West Virginia Record

Friday, February 28, 2020

Lawsuit filed by former Berkeley Heights Elementary School teachers' aides against media dismissed

State Court

By Kyla Asbury | Jan 20, 2020

School

MARTINSBURG – A lawsuit filed against more than a dozen media companies by two teachers' aides involved in the alleged abuse of special needs students in Berkeley County was dismissed.

Attorney Ben Salango spoke on "Panhandle Live" last week, saying that June Yurish and Kristen Douty's suit was thrown out against all of the defendants.

"The teachers' aides who were sued in the case turned around and sued all the media defendants; they sued Nancy Grace, they sued West Virginia Radio, they sued the television stations; the judge threw that out yesterday,” Salango said on the news program. "She recognized what it was; she followed the law. Speech on the radio, the newspaper, even my speech is protected by the First Amendment. She quickly recognized that. She followed the law. She threw that case out."

The former teachers' aides filed the lawsuit against the 17 media companies back in May in Berkeley Circuit Court, claiming the audio recording violated the state's wiretapping and surveillance act.

Douty and Yurish filed the suit against Nexstar Media Group; Greer Industries; Shenandoah Communications; RSV NG; Bowles Rice; Preston & Salango; Adrian Wood; Barrington Broadcasting Group; Cunningham Broadcasting Corp.; Deerfield Media; E.W. Scripps Co.; GOCOM Media of Illinois; Gray Television; Howard Stirk Holdings; New Age Media; Roberts Media; Sinclair Broadcasting Group; Tegna; Thomas Broadcasting Co.; and Waitt Broadcasting.

The plaintiffs alleged that Bowles Rice provided a transcript of the recording for the Berkeley school board and Preston & Salango published the audio recording on its website.

The media outlets, "played edited clips of the unlawful recording, which had the effect of misleading the listener into believing that defendants were making statements to special-needs students, rather than to other teachers," the complaint stated.

"It was known by all defendants that the footage came from a secret recording which was placed in the hair of (Amber Pack's minor daughter) and for which no consenting party was present," the complaint stated.

Yurish and Douty claimed the widespread proliferation of the "misleadingly edited footage, and the ensuing public mob it engendered," caused the school board to fire them.

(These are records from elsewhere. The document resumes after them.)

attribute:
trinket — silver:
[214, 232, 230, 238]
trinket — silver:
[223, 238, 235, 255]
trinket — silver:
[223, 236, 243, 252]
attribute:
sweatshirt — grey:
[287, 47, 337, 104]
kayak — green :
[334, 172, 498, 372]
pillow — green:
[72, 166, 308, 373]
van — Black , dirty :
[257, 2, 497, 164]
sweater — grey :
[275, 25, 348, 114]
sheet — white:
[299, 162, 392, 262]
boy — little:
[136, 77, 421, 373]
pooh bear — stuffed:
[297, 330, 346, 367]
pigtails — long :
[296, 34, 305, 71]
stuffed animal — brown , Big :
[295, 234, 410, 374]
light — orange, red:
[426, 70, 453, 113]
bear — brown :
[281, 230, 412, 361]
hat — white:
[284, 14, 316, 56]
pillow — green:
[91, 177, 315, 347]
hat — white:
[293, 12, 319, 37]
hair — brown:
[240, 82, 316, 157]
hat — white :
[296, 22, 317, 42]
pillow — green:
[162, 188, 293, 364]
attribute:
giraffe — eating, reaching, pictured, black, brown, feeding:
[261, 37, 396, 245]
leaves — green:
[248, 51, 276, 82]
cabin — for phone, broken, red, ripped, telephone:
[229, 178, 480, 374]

The aides claimed they suffered severe emotional distress as a result of the release of the footage.

The aides were seeking $907,258.48 in lost salary for Douty; $307,971.76 in lost salary for Yurish; compensation for lost health care benefits and pain and suffering in the amount of $1 million each; and punitive damages in the amount of $5 million. They were also seeking an order for the recording to no longer be published. They were represented by Christian J. Riddell of the Law Offices of Stedman & Riddell.

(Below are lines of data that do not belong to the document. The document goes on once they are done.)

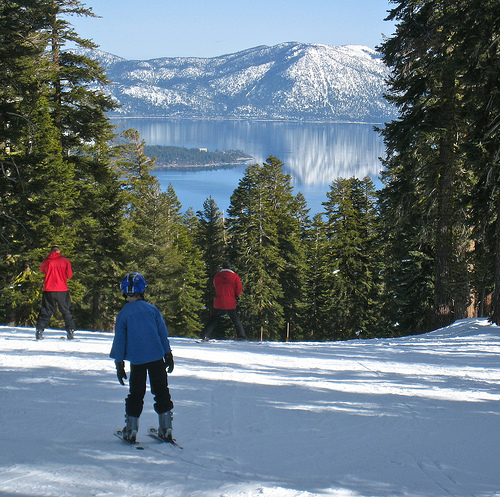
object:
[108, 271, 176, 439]
child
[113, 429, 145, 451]
ski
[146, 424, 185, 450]
ski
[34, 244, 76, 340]
person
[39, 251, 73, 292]
jacket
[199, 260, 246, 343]
person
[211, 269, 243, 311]
jacket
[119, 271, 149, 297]
helmet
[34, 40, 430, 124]
mountain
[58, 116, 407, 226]
lake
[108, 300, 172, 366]
jacket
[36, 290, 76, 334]
pants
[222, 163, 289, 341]
tree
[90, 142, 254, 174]
islet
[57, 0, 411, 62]
sky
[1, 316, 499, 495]
ground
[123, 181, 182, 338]
tree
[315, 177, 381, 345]
tree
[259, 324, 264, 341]
trunk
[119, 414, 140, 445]
boot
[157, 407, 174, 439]
boot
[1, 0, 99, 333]
tree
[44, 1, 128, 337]
tree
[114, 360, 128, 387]
glove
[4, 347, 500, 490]
shadow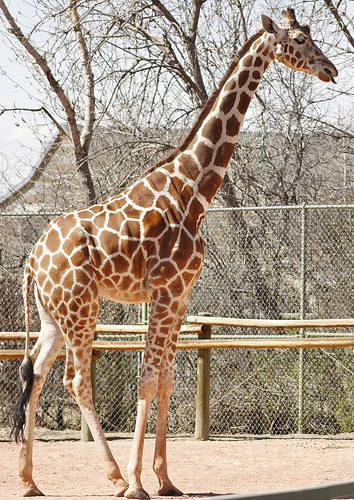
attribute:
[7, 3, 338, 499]
giraffe — large, standing, tall, cute, beautiful, wild, big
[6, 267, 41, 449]
tail — low, hanging, black, tan, brown, hairy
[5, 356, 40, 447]
hair — black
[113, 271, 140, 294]
spot — brown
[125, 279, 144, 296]
spot — brown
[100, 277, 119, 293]
spot — brown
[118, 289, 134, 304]
spot — brown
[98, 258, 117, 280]
spot — brown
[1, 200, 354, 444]
fence — wire, chain link, metal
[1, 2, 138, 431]
tree — leafless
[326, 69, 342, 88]
tongue — sticking out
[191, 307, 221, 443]
fence post — wooden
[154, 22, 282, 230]
neck — long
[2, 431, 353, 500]
ground — bare, dusty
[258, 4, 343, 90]
head — high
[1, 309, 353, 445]
fence — wooden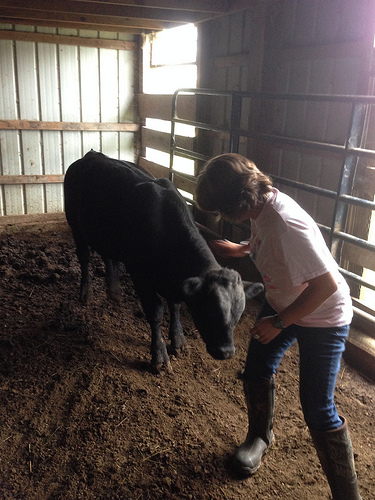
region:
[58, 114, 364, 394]
a lady petting the cow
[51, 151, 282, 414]
a young cow in the barn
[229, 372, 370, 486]
a lady wearing boots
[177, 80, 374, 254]
a metal cattle guard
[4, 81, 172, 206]
wooden slats attached to the wall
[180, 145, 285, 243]
the lady has short brown hair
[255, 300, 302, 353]
the lady is wearing a wrist watch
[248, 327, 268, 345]
the lady is wearing a wedding ring on her finger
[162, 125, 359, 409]
the lady is petting the cow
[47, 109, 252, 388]
a black cow in a pen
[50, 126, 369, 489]
a woman in front a cow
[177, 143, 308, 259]
the woman is blonde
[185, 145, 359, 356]
woman wears a white shirt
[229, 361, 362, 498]
a pair of black boots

In February of last year, Amber Pack filed a lawsuit against the school board.

In October 2018, Adrianna Pack, a non-verbal 6-year-old with autism was a student at Berkeley Heights Elementary School and was enrolled in Christina Lester's first-grade special education class where Yurish and Douty were aides.

Adrianna Pack exhibited signs of emotional distress and would cry both before and after school and on Oct. 2, she returned home from school with suspicious bruising on her arms and was crying and vomiting, according to that suit.

Amber Pack claimed she placed an audio recording device into her daughter's hair on Oct. 4 when she was returning to school and listened to the recording when her daughter returned home.

In the recording, Lester, Yurish and Douty allegedly made numerous inappropriate, abusive and threatening comments to Adrianna Pack, including threatening to punch her in the face, threatening to pull her hair until she would cry, calling her names, threatening to backhand her and asking her to massage the teacher and/or the aides' feet, according to the suit.

Amber Pack claimed she provided a copy of the audio recording to the Martinsburg Police Department the following day and the police department provided the recording to Boeckmann, the principal of the school.

Boeckmann contacted Amber Pack and told her the teacher and aides would not hurt her child or any other child and that they were talking to each other and not the children, according to the suit.

Amber Pack claimed Boeckman also failed to report the incident to the West Virginia Department of Health and Human Resources Child Protective Services Division as required by law.

Superintendent Manny Arvon, Assistant Superintendent David Banks and Special Education Coordinator Karen Petrucci were provided a copy of the recording on Oct. 11, 2018, and they informed Amber Pack that the teacher and aides were still teaching at the school. On Nov. 2, 2018, Arvon contacted Pack to inform her the teacher and aides were on paid administrative leave pending an investigation. The three were later allowed to resign from their employment with the county.

Lester, Yurish and Douty were arrested in August.